> _Tasks and exercises_
A. Echo everything in the pandas forum thread from "I have a dataframe" down to "in Column B.".
B. In the pandas forum thread, why does the asker not want to turn the Option 2 column into a list?
C. Write the next part of the pandas forum thread, starting after its final line.

I have a dataframe with several columns, and I'm setting up a lambda function to set another column based on a series of logic. The one that I'm stuck on is if Column A's value exists in Column B.
Dataframe looks like this:
Supplier | Department | Option 1 | Option 2 |
---|---|---|---|
Acme | Acme | Monday | Tuesday |
Acme | Acme | Wednesday | |
Acme | HR | Monday | Wednesday |
Acme | HR | Tuesday | Wednesday |
Acme | HR | Tuesday | Thursday |
Etc.
I'm wanting to add a Column with text to keep a certain row or not.
full_quote_df['Keep Row'] = full_quote_df.apply(
lambda item:
'Keep Row' if item.Supplier == item.Department and pd.notna(item['Option 1']) else \ #If supplier and department match, and the have an option, keep
'Do Not Keep Row' if item.Supplier == item.Department and pd.isna(item['Option 1']) else \ #If they leave it blank, exclude it
'Keep Row' if item.Supplier != item.Department and item['Option 2'].isin(list(item['Option 1'].values())) else \ #If the supplier does not match the department, but the second option exists in the first option, keep row
'Do Not Keep Row' if item.Supplier != item.Department and item['Option 2'].notin(item['Option 1']) else \#If the supplier does not match the department, but the second option does not exist in the first option, remove row
None,
axis=1
)
So my final dataframe should look like this:
Supplier | Department | Option 1 | Option 2 | Keep Row |
---|---|---|---|---|
Acme | Acme | Monday | Tuesday | Keep |
Acme | Acme | Wednesday | Keep | |
Acme | HR | Monday | Wednesday | Keep |
Acme | HR | Tuesday | Wednesday | Keep |
Acme | HR | Tuesday | Thursday | Do Not Keep |
With my above function, it gives me an error 'str' object has no attribute 'isin'. I don't want to turn the Option 2 column into a list, since I need to evaluate that specific row relative to the entire column, but I'm stumped with what to do next.
CodePudding user response:
You can use numpy.where
with pandas.Series.isin
:
m = (df["Option 2"].isna()) | (df["Option 2"].isin(df["Option 1"]))

> _Entries shown_
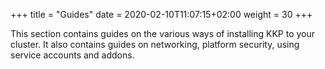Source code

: +++
title = "Guides"
date = 2020-02-10T11:07:15+02:00
weight = 30
+++


This section contains guides on the various ways of installing KKP to your cluster. It also contains guides on networking, platform security, using service accounts and addons.
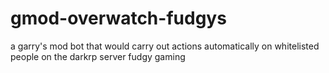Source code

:# gmod-overwatch-fudgys
a garry's mod bot that would carry out actions automatically on whitelisted people on the darkrp server fudgy gaming

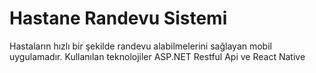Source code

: # Hastane Randevu Sistemi
Hastaların hızlı bir şekilde randevu alabilmelerini sağlayan mobil uygulamadır. Kullanılan teknolojiler ASP.NET Restful Api ve React Native 
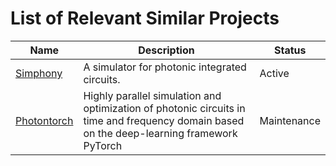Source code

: # List of Relevant Similar Projects


| Name                                                   | Description                                          | Status      |
|--------------------------------------------------------|------------------------------------------------------|-------------|
| [Simphony](https://github.com/BYUCamachoLab/simphony ) | A simulator for photonic integrated circuits.        | Active      |
| [Photontorch](https://github.com/flaport/photontorch)  | Highly parallel simulation and optimization of photonic circuits in time and frequency domain based on the deep-learning framework PyTorch | Maintenance |
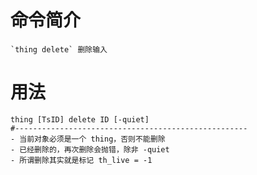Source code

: # 命令简介 

    `thing delete` 删除输入
    
# 用法

    thing [TsID] delete ID [-quiet]
    #----------------------------------------------------
    - 当前对象必须是一个 thing，否则不能删除
    - 已经删除的，再次删除会抛错，除非 -quiet
    - 所谓删除其实就是标记 th_live = -1

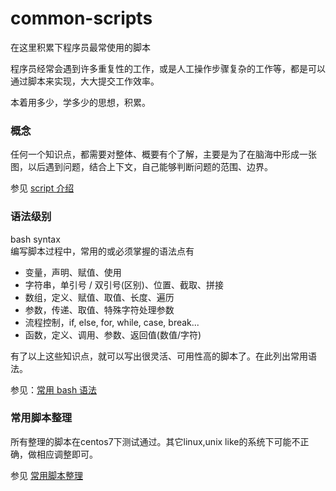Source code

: # common-scripts
在这里积累下程序员最常使用的脚本

程序员经常会遇到许多重复性的工作，或是人工操作步骤复杂的工作等，都是可以通过脚本来实现，大大提交工作效率。

本着用多少，学多少的思想，积累。

### 概念
任何一个知识点，都需要对整体、概要有个了解，主要是为了在脑海中形成一张图，以后遇到问题，结合上下文，自己能够判断问题的范围、边界。

参见 [script 介绍](./indroduce_script.md)

### 语法级别
bash syntax  
编写脚本过程中，常用的或必须掌握的语法点有

* 变量，声明、赋值、使用 
* 字符串，单引号 / 双引号(区别)、位置、截取、拼接 
* 数组，定义、赋值、取值、长度、遍历 
* 参数，传递、取值、特殊字符处理参数 
* 流程控制，if, else, for, while, case, break... 
* 函数，定义、调用、参数、返回值(数值/字符)

有了以上这些知识点，就可以写出很灵活、可用性高的脚本了。在此列出常用语法。  


参见：[常用 bash 语法](./bash_syntax.md)

### 常用脚本整理
所有整理的脚本在centos7下测试通过。其它linux,unix like的系统下可能不正确，做相应调整即可。  

参见 [常用脚本整理](./used_scripts.md)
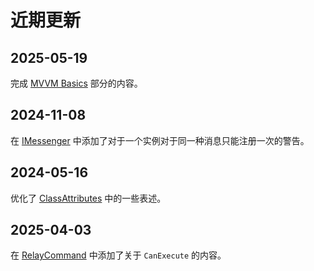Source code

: # 近期更新

## 2025-05-19

完成 [MVVM Basics](./MVVM%20Basics/Model%20vs.%20ViewModel.md) 部分的内容。

## 2024-11-08

在 [IMessenger](./Messengers/IMessenger.md) 中添加了对于一个实例对于同一种消息只能注册一次的警告。

## 2024-05-16

优化了 [ClassAttributes](./Source%20Generator/ClassAttributes.md) 中的一些表述。

## 2025-04-03

在 [RelayCommand](./RelayCommand/RelayCommand.md) 中添加了关于 `CanExecute` 的内容。
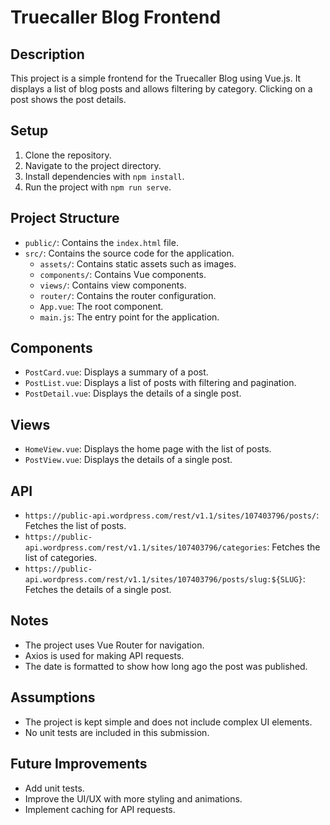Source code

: # Truecaller Blog Frontend

## Description

This project is a simple frontend for the Truecaller Blog using Vue.js. It displays a list of blog posts and allows filtering by category. Clicking on a post shows the post details.

## Setup

1. Clone the repository.
2. Navigate to the project directory.
3. Install dependencies with `npm install`.
4. Run the project with `npm run serve`.

## Project Structure

- `public/`: Contains the `index.html` file.
- `src/`: Contains the source code for the application.
  - `assets/`: Contains static assets such as images.
  - `components/`: Contains Vue components.
  - `views/`: Contains view components.
  - `router/`: Contains the router configuration.
  - `App.vue`: The root component.
  - `main.js`: The entry point for the application.

## Components

- `PostCard.vue`: Displays a summary of a post.
- `PostList.vue`: Displays a list of posts with filtering and pagination.
- `PostDetail.vue`: Displays the details of a single post.

## Views

- `HomeView.vue`: Displays the home page with the list of posts.
- `PostView.vue`: Displays the details of a single post.

## API

- `https://public-api.wordpress.com/rest/v1.1/sites/107403796/posts/`: Fetches the list of posts.
- `https://public-api.wordpress.com/rest/v1.1/sites/107403796/categories`: Fetches the list of categories.
- `https://public-api.wordpress.com/rest/v1.1/sites/107403796/posts/slug:${SLUG}`: Fetches the details of a single post.

## Notes

- The project uses Vue Router for navigation.
- Axios is used for making API requests.
- The date is formatted to show how long ago the post was published.

## Assumptions

- The project is kept simple and does not include complex UI elements.
- No unit tests are included in this submission.

## Future Improvements

- Add unit tests.
- Improve the UI/UX with more styling and animations.
- Implement caching for API requests.
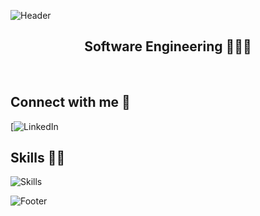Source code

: ![Header](https://capsule-render.vercel.app/api?type=waving&color=8a8cb2&height=222&section=header&text=Hi,%20I'm%20%20Alaa%20mousa!%20%F0%9F%91%8B&fontSize=45&colorA=8ECF6E&colorB=61BD4F&width=1000&fontColor=ffffff)
<h2 align="center">   Software Engineering 👩🏻‍💻 </h2>

<br>


<h2>Connect with me 📨</h2>

 [![LinkedIn](https://www.linkedin.com/in/alaa-mousa-55888b284/?utm_source=share&utm_campaign=share_via&utm_content=profile&utm_medium=android_app&fbclid=IwZXh0bgNhZW0CMTAAAR3Lq-2Mcot60IzKEW371k0GUF4QnBuUF8S9FWdi8cyydjttVn5d2Ld71ps_aem_bc8yuMWbuQe0x5CaUOQKng)
&ensp;



<h2>Skills 🧠💡</h2>

![Skills](https://skillicons.dev/icons?i=c++,java,html,css,bootstrap,jquery,vscode,visualstudio,idea)






![Footer](https://capsule-render.vercel.app/api?type=waving&color=gradient&height=111&section=footer)
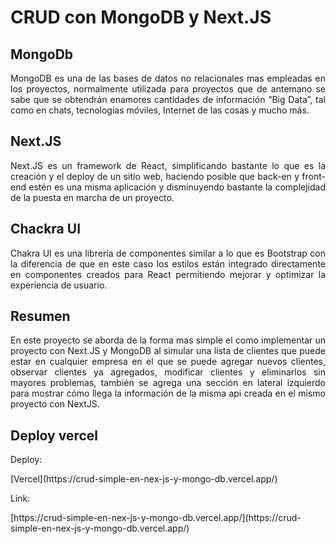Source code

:  # CRUD con MongoDB y Next.JS

 ## MongoDb
<p align='justify'>
MongoDB es una de las bases de datos no relacionales mas empleadas en los proyectos, normalmente utilizada para proyectos que de antemano se sabe que se obtendrán enamores cantidades de información “Big Data”, tal como en chats, tecnologías móviles, Internet de las cosas y mucho más.
</p>

## Next.JS
<p align='justify'>
Next.JS es un framework de React, simplificando bastante lo que es la creación y el deploy de un sitio web, haciendo posible que back-en y front-end estén es una misma aplicación y disminuyendo bastante la complejidad de la puesta en marcha de un proyecto.
</p>

## Chackra UI
<p align='justify'>
Chakra UI es una librería de componentes similar a lo que es Bootstrap con la diferencia de que en este caso los estilos están integrado directamente en componentes creados para React permitiendo mejorar y optimizar la experiencia de usuario.
</p>

## Resumen
<p align='justify'>
En este proyecto se aborda de la forma mas simple el como implementar un proyecto con Next.JS y MongoDB al simular una lista de clientes que puede estar en cualquier empresa en el que se puede agregar nuevos clientes, observar clientes ya agregados, modificar clientes y eliminarlos sin mayores problemas, también se agrega una sección en lateral izquierdo para mostrar cómo llega la información de la misma api creada en el mismo proyecto con NextJS.
</p>

## Deploy vercel

<p>Deploy:</p> [Vercel](https://crud-simple-en-nex-js-y-mongo-db.vercel.app/)
<p>Link:</p>  [https://crud-simple-en-nex-js-y-mongo-db.vercel.app/](https://crud-simple-en-nex-js-y-mongo-db.vercel.app/)

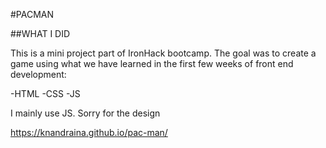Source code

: #PACMAN

##WHAT I DID

This is a mini project part of IronHack bootcamp.
The goal was to create a game using what we have learned in the first few weeks of front end development:

-HTML
-CSS
-JS

I mainly use JS. Sorry for the design

https://knandraina.github.io/pac-man/


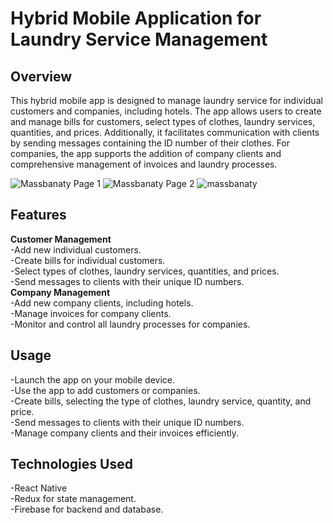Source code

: <h1>Hybrid Mobile Application for Laundry Service Management</h1>
<h2>Overview</h2>
<p>
This hybrid mobile app is designed to manage laundry service for individual customers and companies, including hotels. 
The app allows users to create and manage bills for customers, select types of clothes, laundry services, quantities, 
and prices. Additionally, it facilitates communication with clients by sending messages containing the ID number of their clothes.   
For companies, the app supports the addition of company clients and comprehensive management of invoices and laundry processes.
</p>



![Massbanaty Page 1](https://github.com/y-mahdi/LaundryServiceManagementApp/assets/81429569/30d86159-0f86-40e0-a863-94f4253a6f81)
![Massbanaty Page 2](https://github.com/y-mahdi/LaundryServiceManagementApp/assets/81429569/bb28cdd6-d118-46e3-bb6d-29379dcef666)
![massbanaty](https://github.com/y-mahdi/LaundryServiceManagementApp/assets/81429569/d71a8a4e-9bf1-47cb-a99c-07c7f2706e7b)



<h2>Features</h2>
<b>Customer Management</b><br/>
-Add new individual customers.<br/>
-Create bills for individual customers.<br/>
-Select types of clothes, laundry services, quantities, and prices.<br/>
-Send messages to clients with their unique ID numbers.<br/>
<b>Company Management</b><br/>
-Add new company clients, including hotels.<br/>
-Manage invoices for company clients.<br/>
-Monitor and control all laundry processes for companies.<br/>

<h2>Usage</h2>
-Launch the app on your mobile device.<br/>
-Use the app to add customers or companies.<br/>
-Create bills, selecting the type of clothes, laundry service, quantity, and price.<br/>
-Send messages to clients with their unique ID numbers.<br/>
-Manage company clients and their invoices efficiently.<br/>
<h2>Technologies Used</h2>
-React Native<br/>
-Redux for state management.<br/>
-Firebase for backend and database.<br/>
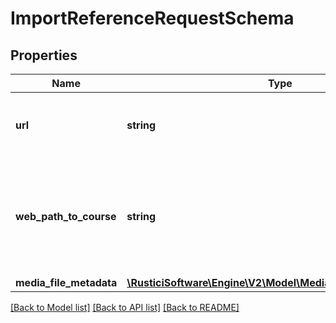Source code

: # ImportReferenceRequestSchema

## Properties
Name | Type | Description | Notes
------------ | ------------- | ------------- | -------------
**url** | **string** | URL path to the manifest that defines this course | 
**web_path_to_course** | **string** | This is the URL to the root of the course, where the course content is already available. | 
**media_file_metadata** | [**\RusticiSoftware\Engine\V2\Model\MediaFileMetadataSchema**](MediaFileMetadataSchema.md) |  | [optional] 

[[Back to Model list]](../README.md#documentation-for-models) [[Back to API list]](../README.md#documentation-for-api-endpoints) [[Back to README]](../README.md)



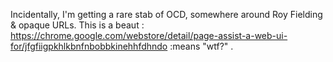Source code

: Incidentally, I'm getting a rare stab of OCD, somewhere around Roy Fielding & opaque URLs. This is a beaut : <https://chrome.google.com/webstore/detail/page-assist-a-web-ui-for/jfgfiigpkhlkbnfnbobbkinehhfdhndo> :means "wtf?" .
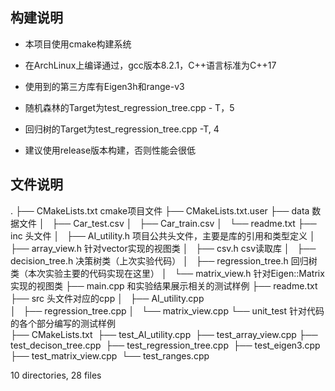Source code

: ## 构建说明

- 本项目使用cmake构建系统

- 在ArchLinux上编译通过，gcc版本8.2.1，C++语言标准为C++17

- 使用到的第三方库有Eigen3h和range-v3
- 随机森林的Target为test_regression_tree.cpp - T，5
- 回归树的Target为test_regression_tree.cpp -T, 4
- 建议使用release版本构建，否则性能会很低

## 文件说明

.
├── CMakeLists.txt				cmake项目文件
├── CMakeLists.txt.user
├── data						数据文件
│   ├── Car_test.csv
│   ├── Car_train.csv
│   └── readme.txt
├── inc							头文件
│   ├── AI_utility.h			项目公共头文件，主要是库的引用和类型定义
│   ├── array_view.h			针对vector<vector>实现的视图类
│   ├── csv.h					csv读取库
│   ├── decision_tree.h			决策树类（上次实验代码）
│   ├── regression_tree.h		回归树类（本次实验主要的代码实现在这里）
│   └── matrix_view.h			针对Eigen::Matrix实现的视图类
├── main.cpp					和实验结果展示相关的测试样例
├── readme.txt
├── src							头文件对应的cpp
│   ├── AI_utility.cpp			
│   ├── regression_tree.cpp
│   └── matrix_view.cpp
└── unit_test					针对代码的各个部分编写的测试样例			
​    ├── CMakeLists.txt
​    ├── test_AI_utility.cpp
​    ├── test_array_view.cpp
​    ├── test_decison_tree.cpp
​    ├── test_regression_tree.cpp
​    ├── test_eigen3.cpp
​    ├── test_matrix_view.cpp
​    └── test_ranges.cpp

10 directories, 28 files
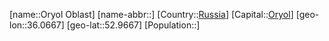 ﻿---
location: [52.9667,36.0667]
type: State
tags:
- geo/State


SpocWebEntityId: 37147
isDeleted: false
confidential: public

---
[name::Oryol Oblast]
[name-abbr::]
[Country::[Russia](geo/Continent/Europe/Russia.md)]
[Capital::[Oryol](geo/Continent/Europe/Russia/Oryol.md)]
[geo-lon::36.0667]
[geo-lat::52.9667]
[Population::]

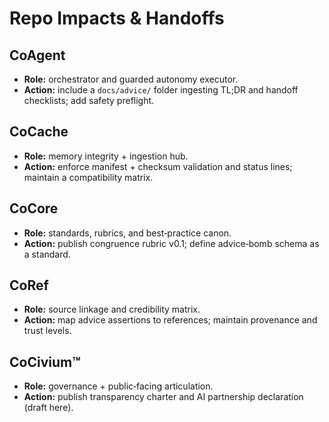 # Repo Impacts & Handoffs

## CoAgent
- **Role:** orchestrator and guarded autonomy executor.
- **Action:** include a `docs/advice/` folder ingesting TL;DR and handoff checklists; add safety preflight.

## CoCache
- **Role:** memory integrity + ingestion hub.
- **Action:** enforce manifest + checksum validation and status lines; maintain a compatibility matrix.

## CoCore
- **Role:** standards, rubrics, and best‑practice canon.
- **Action:** publish congruence rubric v0.1; define advice‑bomb schema as a standard.

## CoRef
- **Role:** source linkage and credibility matrix.
- **Action:** map advice assertions to references; maintain provenance and trust levels.

## CoCivium™
- **Role:** governance + public‑facing articulation.
- **Action:** publish transparency charter and AI partnership declaration (draft here).
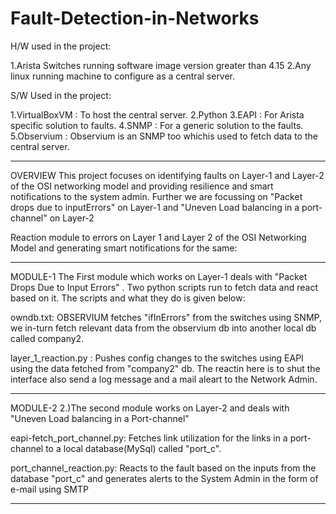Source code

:# Fault-Detection-in-Networks

H/W used in the project:

1.Arista Switches running software image version greater than 4.15
2.Any linux running machine to configure as a central server.

S/W Used in the project:

1.VirtualBoxVM : To host the central server.
2.Python 
3.EAPI : For Arista specific solution to faults.
4.SNMP : For a generic solution to the faults.
5.Observium : Observium is an SNMP too whichis used to fetch data to the central server.

*****************************************************************************************************************************
OVERVIEW
This project focuses on identifying faults on Layer-1 and Layer-2 of the OSI networking model and providing resilience and smart notifications to the system admin. Further we are focussing on "Packet drops due to inputErrors" on Layer-1 and 
"Uneven Load balancing in a port-channel" on Layer-2


Reaction module to errors on Layer 1 and Layer 2 of the OSI Networking Model and generating smart notifications for the same:

*****************************************************************************************************************************
MODULE-1
The First module which works on Layer-1 deals with "Packet Drops Due to Input Errors" . Two python scripts run to fetch data and react based on it. The scripts and what they do is given below:

owndb.txt: OBSERVIUM fetches "ifInErrors" from the switches using SNMP, we in-turn fetch relevant data from the observium db            into another local db called company2.

layer_1_reaction.py : Pushes config changes to the switches using EAPI using the data fetched from "company2" db. The reactin                       here is to shut the interface also send a log message and a mail aleart to the Network Admin.

*****************************************************************************************************************************
MODULE-2
2.)The second module works on Layer-2 and deals with "Uneven Load balancing in a Port-channel"

eapi-fetch_port_channel.py: Fetches link utilization for the links in a port-channel to a local database(MySql) called                                   "port_c".

port_channel_reaction.py: Reacts to the fault based on the inputs from the database "port_c" and generates alerts to the                              System Admin in the form of e-mail using SMTP

*****************************************************************************************************************************
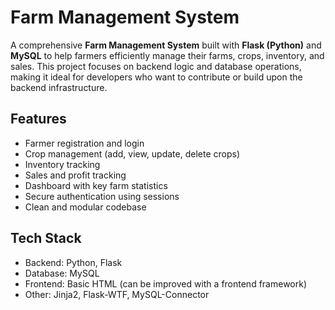 # Farm Management System

A comprehensive **Farm Management System** built with **Flask (Python)** and **MySQL** to help farmers efficiently manage their farms, crops, inventory, and sales. This project focuses on backend logic and database operations, making it ideal for developers who want to contribute or build upon the backend infrastructure.

## Features

- Farmer registration and login
- Crop management (add, view, update, delete crops)
- Inventory tracking
- Sales and profit tracking
- Dashboard with key farm statistics
- Secure authentication using sessions
- Clean and modular codebase

## Tech Stack

- Backend: Python, Flask
- Database: MySQL
- Frontend: Basic HTML (can be improved with a frontend framework)
- Other: Jinja2, Flask-WTF, MySQL-Connector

> _Answers to the exercise_
A.
I have a dataframe with several columns, and I'm setting up a lambda function to set another column based on a series of logic. The one that I'm stuck on is if Column A's value exists in Column B.

B. The asker needs to evaluate each specific row relative to the entire column. Converting the Option 2 column into a list would not allow that.

C.
df["Keep Row"] = np.where(m, "Keep", "Do Not Keep")
# Output :
print(df)
Supplier Department Option 1 Option 2 Keep Row
0 Acme Acme Monday Tuesday Keep
1 Acme Acme Wednesday NaN Keep
2 Acme HR Monday Wednesday Keep
3 Acme HR Tuesday Wednesday Keep
4 Acme HR Tuesday Thursday Do Not Keep
CodePudding user response:
You're going to have a much better time with pandas
if you switch to thinking about operating on columns (series) as a whole instead of on individual elements.
You can build up Series that hold intermediate results so they aren't recomputed each time, and it can make the logic easier to read also.
supplier_dept_match = full_quote_df['Supplier'] == full_quote_df['Department']
opt1_is_na = full_quote_df['Option 1'].isna()
# Note: the following logic is a bit unclear from your question.
# This approach will look for the option 2 values in the entire option 1 column.
# If you want to look for a certain option 1 subset, then you should clarify how this should behave.
opt2_in_any_opt1 = full_quote_df['Option 2'].isin(full_quote_df['Option 1'])
# Then, you can build up your logic all at once with boolean expressions:
keep = (supplier_dept_match & ~opt1_is_na) | (~supplier_dept_match & opt2_in_any_opt1)
full_quote_df['Keep Row'] = keep.map({True: "Keep", False: "Do Not Keep"})
Hopefully this helps!